Metric bolts are designated with a capital “M” before the basic diameter. So, M12, is a metric 12mm bolt, where 12mm is the diameter of the bolt shank. The thread form is then designated by the “pitch”, or in simple terms, the distance between the threads. So “M12 x 1.75” is a metric 12mm bolt with a 1.75mm pitch. Finally, we need the length. Sometimes this might be added to the end of the designation – “M12 x 1.75 x 50”, or, sometimes on technical drawings it will be shown “M12 x 1.75 50LG” where “50LG” means “50mm long”.
Unified National bolts are a little different. The basic diameter is, again, the bolt shank and is generally given in fractions of an inch – 1/4″, 5/16″, 3/8″, 1/2″ and so on. The thread form is specified by “threads per inch” which is abbreviated “TPI”. This allows you to distinguish between coarse and fine threads. Sometimes you’ll simply see them designated as either “UNC” (coarse) or “UNF” (fine), such as “3/8 UNC”, other times as “3/8-16″ (3/8” diameter, 16 threads per inch) for the coarse version, or “3/8-24″ (3/8” diameter, 24 threads per inch) for the fine version.
If you are unlucky enough to have to worry about Whitworth threads, then read on. Whitworth was the world’s first standardised thread form, and the term includes the fine thread version. They are simply designated by the basic diameter of the bolt shank. “BSW” (British Standard Whitworth) designates the “standard” thread, and “BSF” (British Standard Fine) designates the find thread.
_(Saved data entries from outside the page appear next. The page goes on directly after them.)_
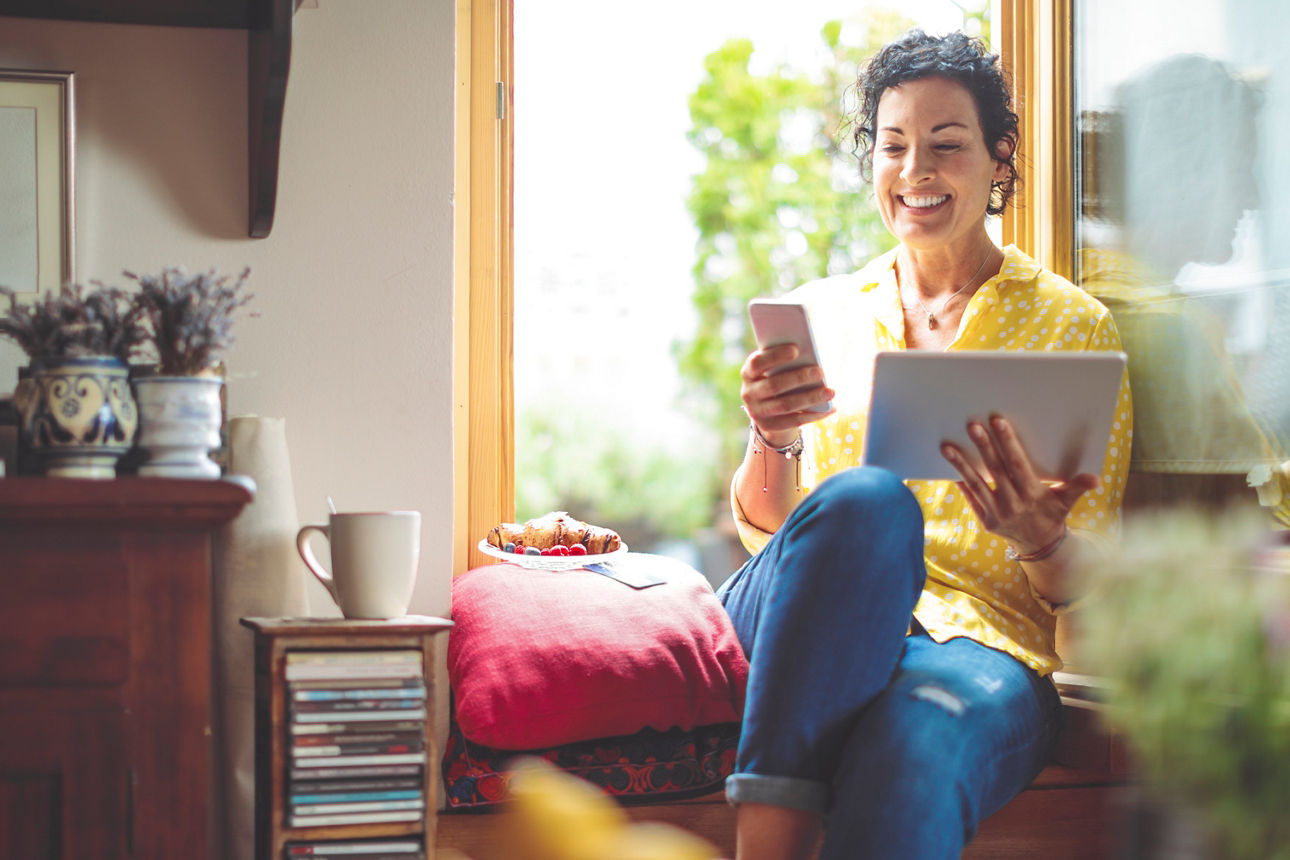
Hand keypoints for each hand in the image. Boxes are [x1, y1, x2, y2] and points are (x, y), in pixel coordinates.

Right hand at [739, 344, 834, 446]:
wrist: (768, 409)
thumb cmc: (778, 378)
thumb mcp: (775, 369)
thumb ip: (786, 362)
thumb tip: (811, 356)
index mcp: (748, 373)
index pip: (757, 363)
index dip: (775, 356)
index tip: (796, 350)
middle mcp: (748, 393)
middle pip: (774, 385)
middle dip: (798, 378)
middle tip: (820, 372)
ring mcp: (757, 412)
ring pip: (786, 405)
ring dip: (810, 398)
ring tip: (830, 392)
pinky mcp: (769, 426)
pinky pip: (794, 421)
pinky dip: (814, 415)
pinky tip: (830, 409)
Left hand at [941, 414, 1097, 553]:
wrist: (1039, 545)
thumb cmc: (1052, 515)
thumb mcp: (1066, 501)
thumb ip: (1077, 487)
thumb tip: (1096, 479)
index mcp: (1032, 494)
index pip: (1017, 464)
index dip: (1008, 443)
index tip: (997, 422)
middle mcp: (1013, 503)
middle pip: (995, 470)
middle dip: (983, 447)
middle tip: (972, 425)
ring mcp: (996, 513)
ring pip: (976, 484)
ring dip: (961, 465)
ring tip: (947, 447)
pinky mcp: (985, 520)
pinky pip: (970, 498)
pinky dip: (960, 483)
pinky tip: (949, 467)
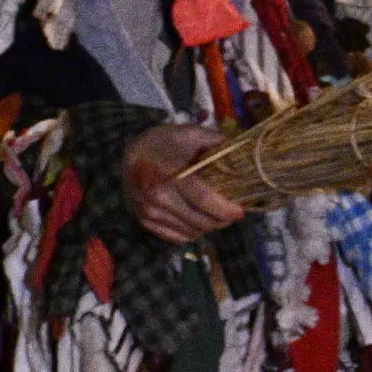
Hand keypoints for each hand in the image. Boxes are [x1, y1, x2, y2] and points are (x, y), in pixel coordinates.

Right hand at [122, 122, 246, 244]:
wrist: (130, 152)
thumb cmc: (163, 142)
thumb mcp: (189, 133)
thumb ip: (215, 142)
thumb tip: (242, 152)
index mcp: (170, 174)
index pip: (204, 199)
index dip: (225, 209)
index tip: (241, 211)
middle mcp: (157, 196)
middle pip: (199, 221)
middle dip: (222, 221)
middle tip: (232, 213)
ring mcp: (148, 212)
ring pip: (190, 232)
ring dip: (208, 227)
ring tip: (218, 216)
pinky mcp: (144, 221)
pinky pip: (176, 237)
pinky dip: (192, 233)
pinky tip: (199, 220)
If you don’t have any reference books, simply Google “thread tables” and check out the images for different thread tables.
You really need some definite way of identifying bolts. You could try and match them to an existing known nut, but this can be hit and miss. I strongly recommend some sort of thread gauge. I don’t get any kickbacks from The Fastener Blackbook but I highly recommend it (or something similar). If you are on a journey to customise a bike, some of your purchases are investments in your skills and knowledge, as much as parts for your bike.
We’ll talk about bolt materials, bolt strength, drilling holes, tapping and repairing threads in a future article. This Tech Note really is the basis for those future articles.